Understand the Cost-Based Optimizer for Queries

  • Capella Operational
  • concept
    +
    The cost-based optimizer takes into account the cost of memory, CPU, network transport, and disk usage when choosing the optimal plan to execute a query.

    Overview

    The cost-based optimizer (CBO) enables the Query service to create the most efficient plan to execute a query.

    The execution of a query involves many possible operations: scan, fetch, join, filter, and so on. When the query processor is planning the query execution, there may be several possible choices for each operation: for example, there may be different possible indexes, or a choice of join types. With each of these operations, some of these choices are quicker and more efficient than others. The query processor attempts to choose the most efficient options when creating the query execution plan. The legacy rules-based optimizer (RBO), as its name suggests, takes a rules-based approach; but this does not always lead to the optimum query plan.

    The cost-based optimizer uses metadata and statistics to estimate the amount of processing (memory, CPU, network traffic, and I/O) required for each operation. It compares the cost of alternative routes, and then selects the query-execution plan with the least cost.

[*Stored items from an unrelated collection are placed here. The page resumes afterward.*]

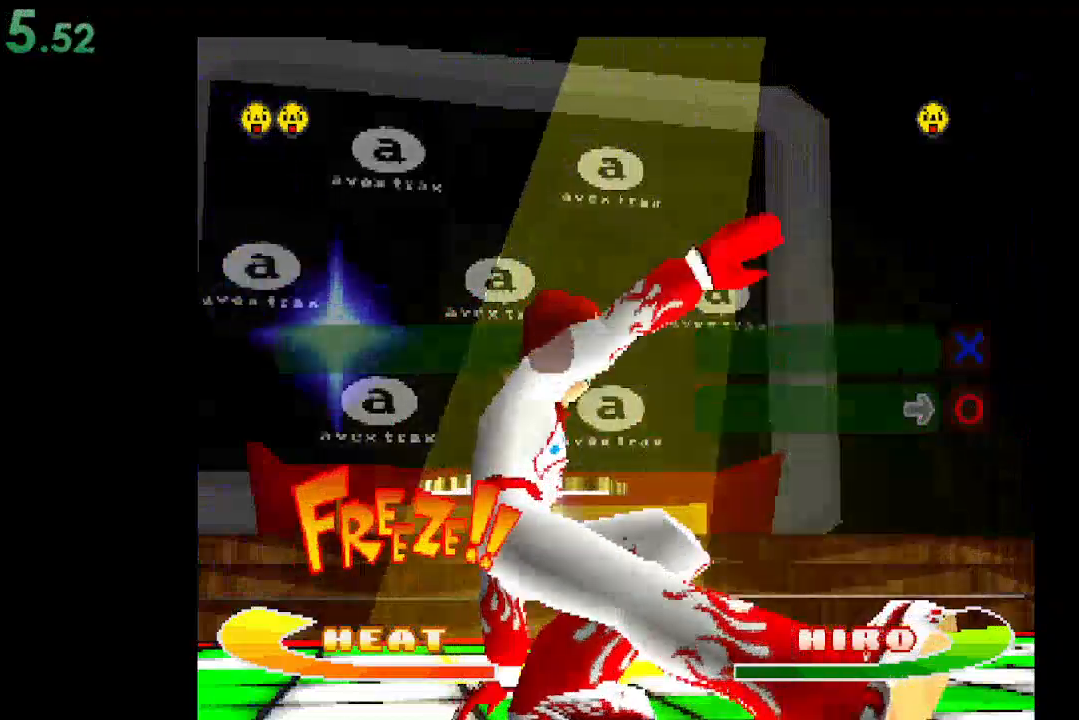
{"buttons": [], "events": []}
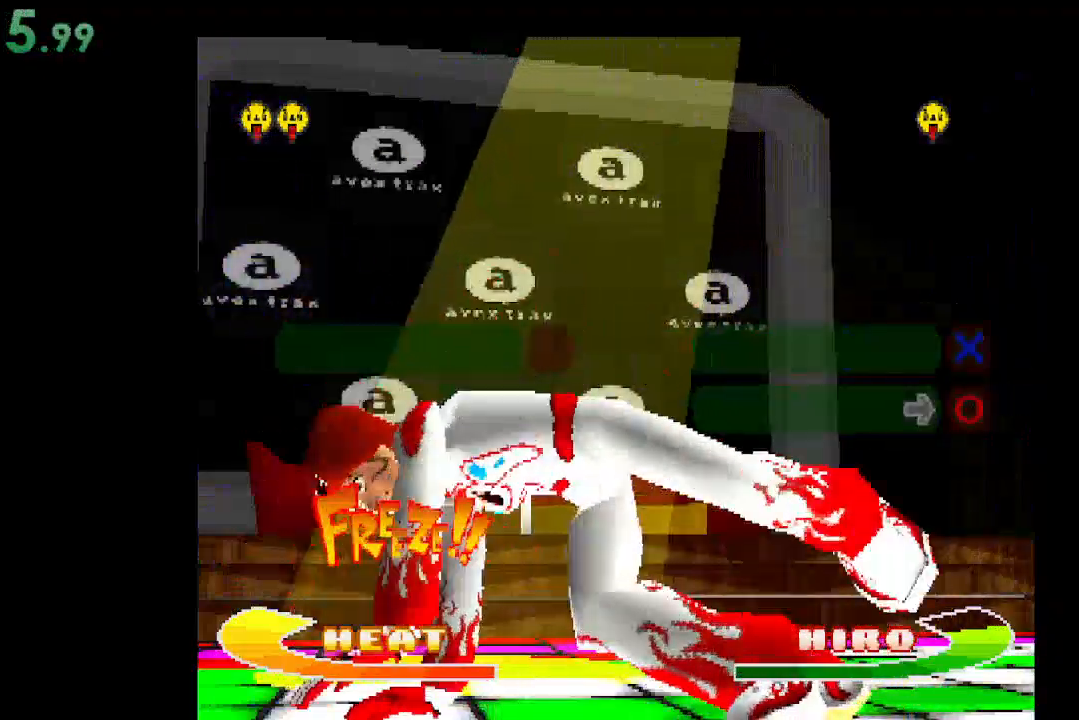
{"buttons": [], "events": []}
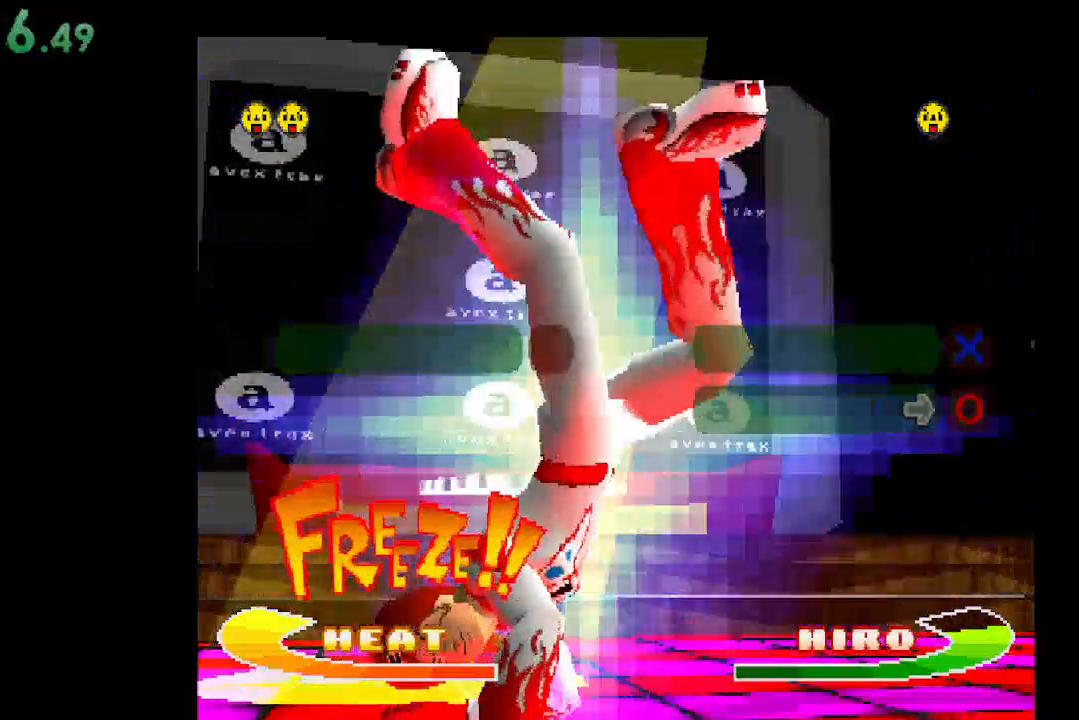
{"buttons": [], "events": []}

    Query execution flow, showing the cost-based optimizer using statistics and metadata
    Figure 1. Query execution flow, showing the cost-based optimizer using statistics and metadata

    The cost-based optimizer can generate a query plan for SELECT, UPDATE, DELETE, MERGE, and INSERT INTO with SELECT queries.

    As an analogy, imagine that you need to travel from one side of a major city to the other by train. There may be many options available to you: commuter rail, metro, or light rail. You may also need to change from one service to another at an interchange station, perhaps more than once. By combining the fastest services with the smallest number of changes and the shortest wait time at each interchange, you can get to your destination in the most efficient way.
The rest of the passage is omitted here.